Di Egidio Morici – Terremoto in Libera (Associazioni Nomi e Numeri contro le Mafie).
Il “gruppo dirigente” è stato sciolto più di un mese fa, ad opera del coordinatore regionale Umberto Di Maggio, in seguito ad una riunione avuta con il coordinatore provinciale Salvatore Inguì, il responsabile settore Beni Confiscati Davide Pati e il coordinatore di Libera Terra, Gianluca Faraone.
Con una breve mail Umberto di Maggio, oltre a comunicare lo scioglimento, ha diffidato gli attuali componenti a parlare a nome del presidio di Castelvetrano.
Un azzeramento repentino e inspiegabile, che ha lasciato senza parole.
Le richieste di confronto da parte del gruppo di Castelvetrano, ad oggi sono state disattese. Questo silenzio ha portato alle dimissioni di una decina di iscritti e ad una lettera inviata a don Luigi Ciotti da parte di una ventina di persone, tra cui don Baldassare Meli e Nicola Clemenza di Libero Futuro.
Maria Teresa Nardozza Buccino, referente del locale presidio “Giuseppe e Salvatore Asta” non ha voluto rilasciare al momento alcuna dichiarazione. Ma il malumore è più che palpabile e dalla sua pagina Facebook, da domenica scorsa, si legge: “Un’altra conferma e un altro tassello di una pagina buia della ‘Legalità’ trapanese. Il silenzio è oro!!”
Più esplicita Maria Antonietta Garofalo, che lo stesso giorno scrive su Facebook: “Il problema non è la riorganizzazione del Presidio di Libera a Castelvetrano e la ridistribuzione delle responsabilità. Ben venga piuttosto. Il problema è lo scioglimento d’imperio del suo gruppo dirigente e l’imposizione del silenzio poiché non più rappresentativi del Presidio di Libera. Questa modalità è repellente perché non tiene conto che personalmente nessuno mi può dire tu devi parlare o non devi parlare. Infatti io parlo.”
Una riorganizzazione che arriva in un momento delicato, in cui dovrebbe essere costituita la cooperativa per la gestione dei terreni confiscati alla mafia. Una cooperativa dedicata a Rita Atria, che però tarda a costituirsi. Già a gennaio dell’anno scorso, nella conferenza stampa relativa al bando pubblico, il sindaco Errante aveva affermato: “Una selezione pubblica di cittadini che possano poi concretamente andare a gestire e a lavorare su fondi confiscati alla mafia, per me è motivo di orgoglio”. Umberto di Maggio, seduto al suo fianco, sembrava avere le idee chiare: “Questa è una cooperativa che appartiene a tutti. E se non appartiene a tutti, non è una cooperativa su Libera Terra”.

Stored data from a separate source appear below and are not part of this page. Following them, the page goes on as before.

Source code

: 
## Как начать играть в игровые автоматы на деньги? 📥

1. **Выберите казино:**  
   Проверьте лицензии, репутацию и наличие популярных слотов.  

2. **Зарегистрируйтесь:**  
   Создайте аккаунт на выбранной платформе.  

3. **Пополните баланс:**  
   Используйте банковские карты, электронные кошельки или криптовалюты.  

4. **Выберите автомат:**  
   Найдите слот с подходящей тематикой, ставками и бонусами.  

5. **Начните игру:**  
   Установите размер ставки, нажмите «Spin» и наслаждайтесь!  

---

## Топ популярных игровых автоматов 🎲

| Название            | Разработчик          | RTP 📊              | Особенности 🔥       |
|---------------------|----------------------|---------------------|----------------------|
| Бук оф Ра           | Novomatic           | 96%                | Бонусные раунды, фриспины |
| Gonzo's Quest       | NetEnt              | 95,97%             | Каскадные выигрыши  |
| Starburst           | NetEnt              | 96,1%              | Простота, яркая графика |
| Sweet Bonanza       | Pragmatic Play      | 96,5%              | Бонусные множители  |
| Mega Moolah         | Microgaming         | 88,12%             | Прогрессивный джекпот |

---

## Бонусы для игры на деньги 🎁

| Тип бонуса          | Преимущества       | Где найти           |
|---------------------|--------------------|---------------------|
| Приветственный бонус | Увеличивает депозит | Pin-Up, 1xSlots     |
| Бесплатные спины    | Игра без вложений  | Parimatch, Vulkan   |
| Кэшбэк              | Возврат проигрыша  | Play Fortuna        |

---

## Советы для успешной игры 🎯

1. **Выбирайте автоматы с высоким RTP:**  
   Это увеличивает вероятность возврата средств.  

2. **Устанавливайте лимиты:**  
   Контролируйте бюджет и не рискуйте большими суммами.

Si tratterebbe di un’ottantina di ettari, tra Partanna, Paceco, alcune zone del Parco Archeologico di Selinunte e i terreni di Contrada Canalotto e Seggio Torre.
Terreni in passato gestiti dalla cooperativa Terre Rosse e poi abbandonati.
Sarebbero più di 200 i soggetti interessati alla formazione della nuova cooperativa, che dovrebbe essere composta da un paio di agronomi e qualche operaio specializzato.
Le domande sono più d’una. Perché il gruppo dirigente è stato azzerato? Perché, come ha sottolineato la Garofalo, lo si è fatto d’imperio, imponendo il silenzio? E soprattutto perché nessuna risposta alle continue richieste scritte di chiarimento e agli inviti ad incontrarsi?
Se si vuole davvero che i beni confiscati alla mafia ritornino alla collettività, perché si vuole fare a meno di chi, nel presidio locale, conosce bene il territorio?
Forse questo gruppo non sarebbe abbastanza aperto ad altre realtà ed associazioni? E se si trattasse solo di prudenza? Di funzionale diffidenza in un territorio così difficile come questo?
Non sarebbe bene che chi di competenza, desse delle spiegazioni all’opinione pubblica?